▶ _Brief A_:
From the Kubernetes informer tutorial below, list every data key that the health check attaches to its response with withData.
▶ _Brief B_:
Pick up the Kubernetes informer tutorial below from its final line and keep writing it.

Third, we start the informers once in @PostConstruct and stop them in @PreDestroy. That is the correct shape for a CDI-managed long-lived cache.

Exposing informer health

Create src/main/java/com/mainthread/k8s/InformerHealthCheck.java:

package com.mainthread.k8s;

import org.eclipse.microprofile.health.HealthCheck;
import org.eclipse.microprofile.health.HealthCheckResponse;
import org.eclipse.microprofile.health.Readiness;

import jakarta.enterprise.context.ApplicationScoped;
import jakarta.inject.Inject;

@Readiness
@ApplicationScoped
public class InformerHealthCheck implements HealthCheck {

    @Inject
    ClusterInformerRegistry registry;

    @Override
    public HealthCheckResponse call() {
        boolean podsRunning = registry.pods().isRunning();
        boolean podsWatching = registry.pods().isWatching();
        boolean podsSynced = registry.pods().hasSynced();

        boolean deploymentsRunning = registry.deployments().isRunning();
        boolean deploymentsWatching = registry.deployments().isWatching();
        boolean deploymentsSynced = registry.deployments().hasSynced();

        boolean healthy = podsWatching && deploymentsWatching;

        return HealthCheckResponse.named("kubernetes-informers")
                .status(healthy)
                .withData("pods.isRunning", podsRunning)
                .withData("pods.isWatching", podsWatching)
                .withData("pods.hasSynced", podsSynced)
                .withData("deployments.isRunning", deploymentsRunning)
                .withData("deployments.isWatching", deploymentsWatching)
                .withData("deployments.hasSynced", deploymentsSynced)
                .build();
    }
}

The reason this check includes all three flags is simple. They tell different stories.

isRunning() means the informer machinery is alive.
hasSynced() means it successfully completed an initial sync at least once.
isWatching() means the informer is currently attached to a live watch.

If you only surface one of them, you hide the exact failure mode we care about. The interesting and dangerous combination is hasSynced=true and isWatching=false. That means the cache contains plausible data, but it is no longer live.

Writing the MCP tools

Create src/main/java/com/mainthread/k8s/KubernetesTools.java:

package com.mainthread.k8s;

import java.util.List;
import java.util.stream.Collectors;

import io.fabric8.kubernetes.api.model.Pod;
import io.fabric8.kubernetes.api.model.apps.Deployment;
import io.quarkiverse.mcp.server.Tool;
import io.quarkiverse.mcp.server.ToolArg;
import io.quarkiverse.mcp.server.ToolResponse;
import jakarta.enterprise.context.ApplicationScoped;
import jakarta.inject.Inject;

@ApplicationScoped
public class KubernetesTools {

    @Inject
    ClusterInformerRegistry registry;

    @Tool(description = """
            List all pods in a namespace. Returns pod names, phases, and the node assignment.
            Use this when you need a quick workload view before drilling into one specific pod.
            """)
    public ToolResponse listPods(
            @ToolArg(description = "The Kubernetes namespace to query") String namespace) {

        if (!registry.pods().hasSynced()) {
            return ToolResponse.error(
                    "The pod informer has not completed its initial sync yet. Retry in a few seconds.");
        }

        if (!registry.pods().isWatching()) {
            return ToolResponse.error(
                    "The pod informer is not currently watching live cluster state. Retry in a few seconds instead of acting on cached data.");
        }

        List<Pod> pods = registry.pods().getStore().list().stream()

▶ _Given entries_:

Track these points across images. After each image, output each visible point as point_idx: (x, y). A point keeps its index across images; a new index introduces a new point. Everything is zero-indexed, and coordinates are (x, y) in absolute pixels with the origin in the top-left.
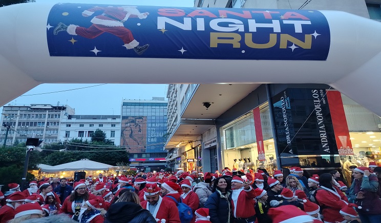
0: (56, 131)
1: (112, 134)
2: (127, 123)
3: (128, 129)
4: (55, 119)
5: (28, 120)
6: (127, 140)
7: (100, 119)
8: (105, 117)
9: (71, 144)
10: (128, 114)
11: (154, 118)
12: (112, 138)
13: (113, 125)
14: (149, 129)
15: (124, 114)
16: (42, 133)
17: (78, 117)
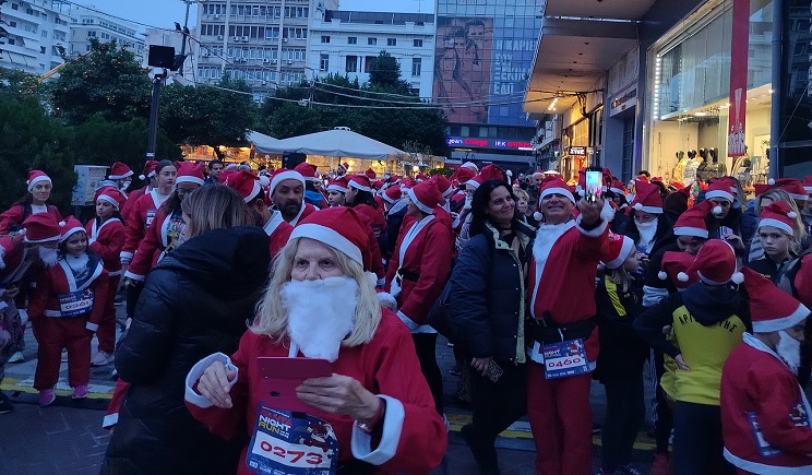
0: (301, 53)
1: (414, 66)
2: (447, 38)
3: (450, 54)
4: (298, 21)
5: (248, 21)
6: (447, 85)
7: (389, 22)
8: (401, 19)
9: (326, 87)
10: (451, 11)
11: (509, 24)
12: (415, 79)
13: (418, 43)
14: (497, 56)
15: (443, 12)
16: (275, 56)
17: (345, 17)
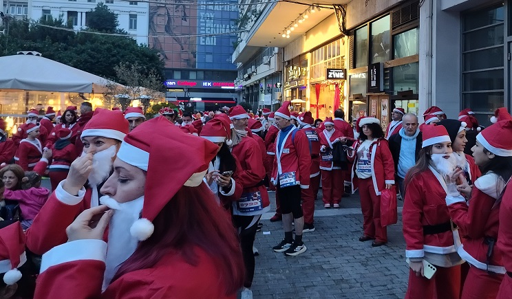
0: (23, 8)
1: (131, 21)
3: (162, 11)
6: (161, 38)
14: (202, 14)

▶ _Reply A_:
pods.isRunning
pods.isWatching
pods.hasSynced
deployments.isRunning
deployments.isWatching
deployments.hasSynced

▶ _Reply B_:
                .filter(p -> namespace.equals(p.getMetadata().getNamespace()))
                .toList();

        if (pods.isEmpty()) {
            return ToolResponse.success("No pods found in namespace '" + namespace + "'.");
        }

        String content = pods.stream()
                .map(p -> String.format(
                        "%s  phase=%s  node=%s",
                        p.getMetadata().getName(),
                        p.getStatus() != null && p.getStatus().getPhase() != null ? p.getStatus().getPhase()
                                : "<unknown>",
                        p.getSpec() != null && p.getSpec().getNodeName() != null ? p.getSpec().getNodeName()
                                : "<unscheduled>"))
                .collect(Collectors.joining("\n"));

        return ToolResponse.success("Pods in namespace '" + namespace + "':\n" + content);
    }

    @Tool(description = """
            List all deployments in a namespace with desired, ready, and available replica counts.
            Use this for a quick namespace-level rollout view.
            """)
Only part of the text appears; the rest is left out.